Nel 1948, infatti, Bréan volle commemorarlo pubblicando sulle pagine del periodico Les Alpes, rivista ufficiale del Club Alpino Svizzero, alcuni interessanti aneddoti su Henry.
Il canonico, in quelle righe, rammentava - tra le altre cose - come nel 1938, quando era viceparroco alla Cattedrale di Aosta, mentre con un amico stava transitando nei pressi di Porta Palazzo a Torino, incontrò l’abbé
Henry chaussé de gros soulier de montagne, tenant en main une canne rustique, portant une soutane presque elimée, il s’en allait tranquillement devant nous, en fumant la pipe.(2)
I due religiosi ebbero un breve colloquio, poi ciascuno tornò sui propri passi.
Fu allora che l’amico, rimasto in disparte, domandò chi fosse quel prete: c’est l’abbé Henry, fu l’immediata risposta di Bréan. Que dites-vous? L’abbé Henry? Le curé de Valpelline? Le fameux alpiniste?
Domandò, incredulo, l’amico che non riusciva a immagine come un personaggio di quell’importanza fosse così à la bonne.
In effetti, Henry - ottimo sacerdote, naturalista emerito, apprezzato storico-divulgatore, scrittore molto originale e soprattutto celebre alpinista - era circondato da grande fama e autorevolezza.
Bréan riteneva, e non a torto, qu’il n’y a pas en Vallée d’Aoste montagne ou col de quelque importance, où l’abbé Henry n’ait mis le pied.
Il suo, però, era un alpinismo diverso. Non era, cioè, da lui inteso come un exercice de muscles, una prova di forza, di vanità o, peggio ancora, un atto che potesse mettere in pericolo la vita. No: il suo salire in vetta era fatto per fortificare lo spirito, per elevare l’anima a Dio e per godere del Creato.
Non a caso, per l’abbé
Henry, le sue escursioni, fossero solitarie o in compagnia, avevano sempre per obiettivo una particolarità del mondo alpestre da chiarire o una questione scientifica da risolvere: trasferì le sue impressioni e le sue scoperte in relazioni di piacevole lettura, in uno stile limpido e senza retorica, che attestano una preparazione culturale non comune. Ai suoi scritti siamo debitori di pagine tra le più fresche e divertenti della letteratura alpina.(3)
Certamente, tra queste ultime, vi sono quelle che raccontano dell’asino Cagliostro che nel luglio del 1931 sarebbe stato da lui condotto fino in vetta al Gran Paradiso. Operazione - chiarì lo stesso Henry - per indurre tutti a salire al Gran Paradiso e per provare che tutti possono arrivare sulla sua cima.(4)

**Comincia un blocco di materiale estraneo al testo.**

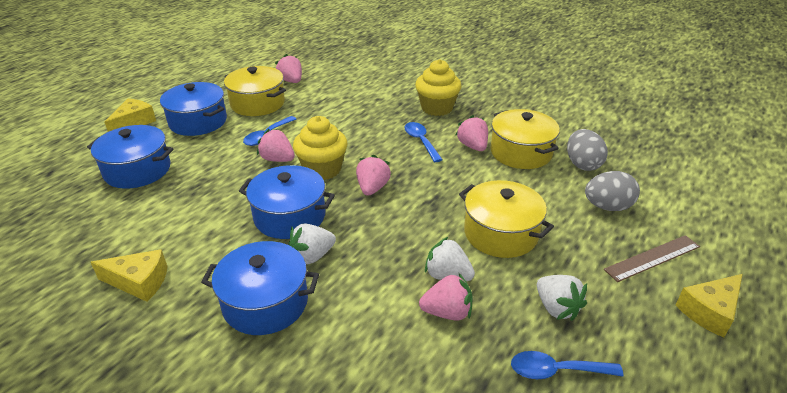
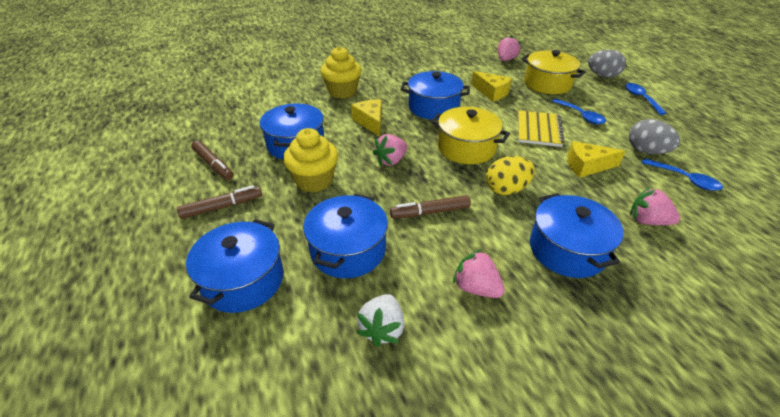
blue pot: [87,125,173,189] [160,82,227,136] [201,241,319,335] [239,165,335,239] = 4 -> [186,219,283,313] [260,104,324,159] [303,194,388,278] [401,71,470,120] [530,193,624,278] = 5
brown marker: none = 0 -> [177,185,262,219] [191,141,233,180] [390,195,471,219] = 3
brown ruler: [604,235,700,282] = 1 -> none = 0
pink strawberry: [257,129,295,162] [275,54,302,83] [356,155,391,196] [419,272,473,320] [455,115,488,151] = 5 -> [373,134,408,166] [453,249,505,298] [498,35,521,61] [630,187,680,225] = 4
white strawberry: [289,223,336,264] [425,237,475,281] [537,275,587,321] = 3 -> [357,294,404,347] = 1
yellow egg: none = 0 -> [486,156,535,195] = 1
yellow notebook: none = 0 -> [518,110,565,147] = 1
yellow pot: [224,66,286,116] [459,180,554,258] [490,109,560,169] = 3 -> [431,107,510,164] [521,50,585,94] = 2

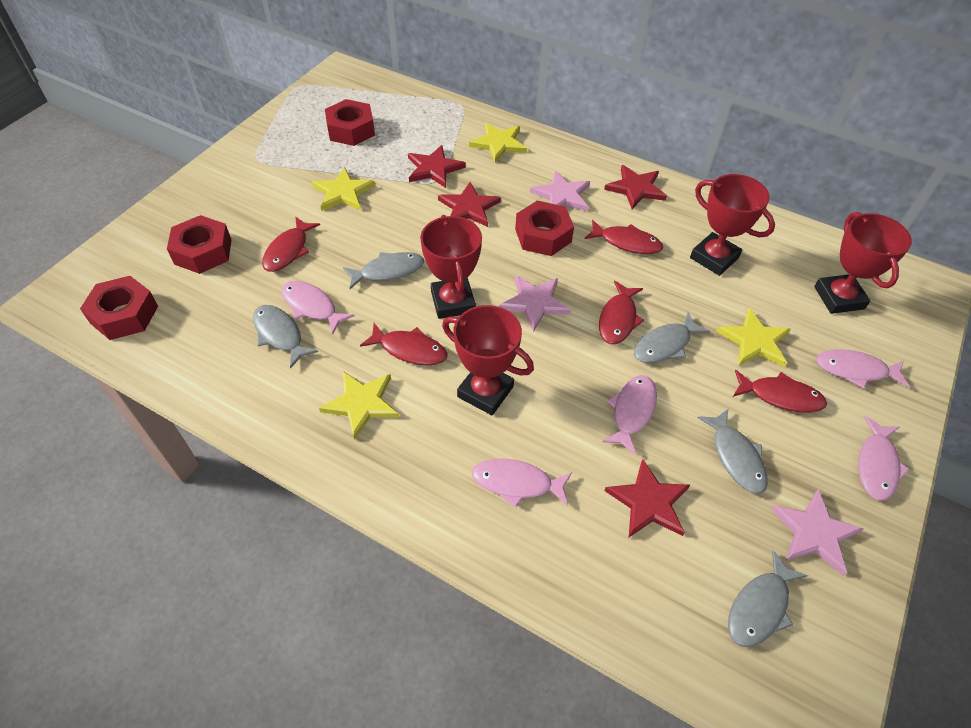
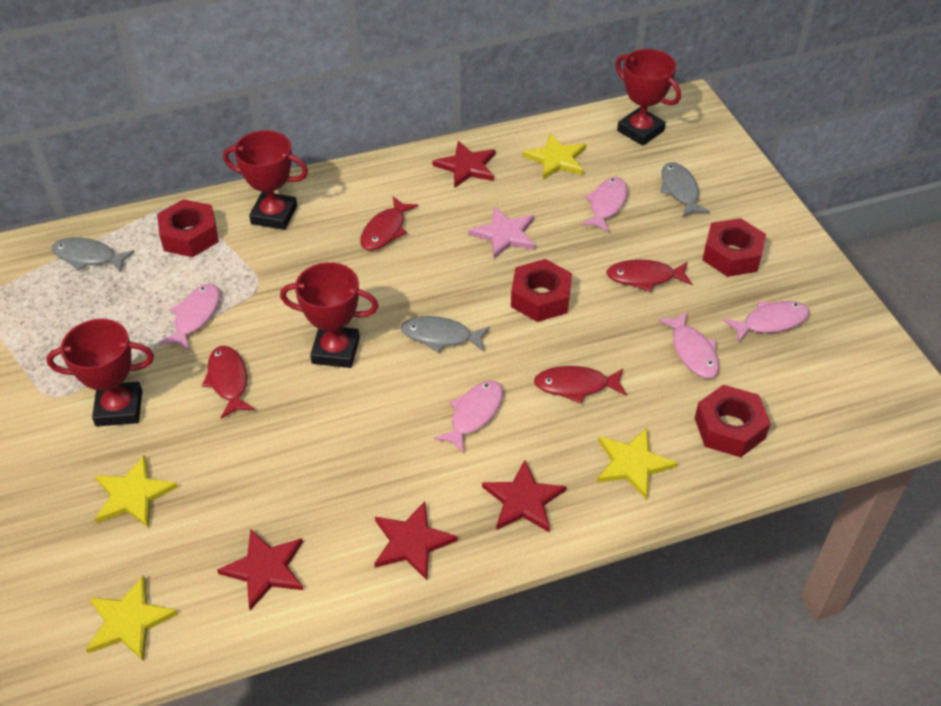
grey fish: [253,305,318,369] [343,252,424,289] [634,312,710,363] [697,409,768,494] [728,550,808,647] = 5 -> [52,237,135,272] [401,316,490,353] [660,162,710,217] = 3
pink star: [499,275,571,332] [530,170,590,211] [771,489,864,576] = 3 -> [469,207,535,259] = 1
red fish: [262,216,320,272] [360,323,448,365] [584,220,663,254] [599,281,644,344] [733,370,827,413] = 5 -> [202,346,255,419] [360,196,418,251] [534,366,627,404] [606,260,692,292] = 4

Il suo abito talare liso, logoro, diventò quasi leggendario. Henry sosteneva che una persona elegante rischiava di pagare di più i servizi. Un giorno, infatti, scendendo dalla diligenza a Châtillon assieme all’abbé
Gontier (vestito in maniera elegante), il vetturino gli disse: Kiel ca l’è guida mac des solds, cinque franchi per il signore;(5)
"Lei che è la guida solo dieci soldi, cinque franchi per il signore".
Morì a Valpelline il 26 novembre 1947 dove fu parroco dal 1903 al 1947.
Un giorno scrisse: Voglio essere sepolto con i due miei inseparabili compagni; la piccozza e il breviario. Con la prima busserò alla porta del Paradiso, col secondo mi farò riservare un angolino dietro la porta.
A tale proposito, Umberto Pelazza chiosò: Forse per tirar fuori la pipa di nascosto da San Pietro. Neanche in Paradiso ha preteso granché.(6)
Immagine di copertina: Lo Partisan, 5 dicembre 1947.
(1 ) Esprit Nomade, 1° maggio 1948. (2) Ibidem. (3) J.-M. Henry, Le ràye di solei, p. 224. (4) U. Pelazza, L’abbé Henry alpinista, in Revue Valdôtaine d’Histoire Naturelle, n. 51, 1997, p. 35. (5) Ibidem, p. 36. (6) Ibidem, p. 37.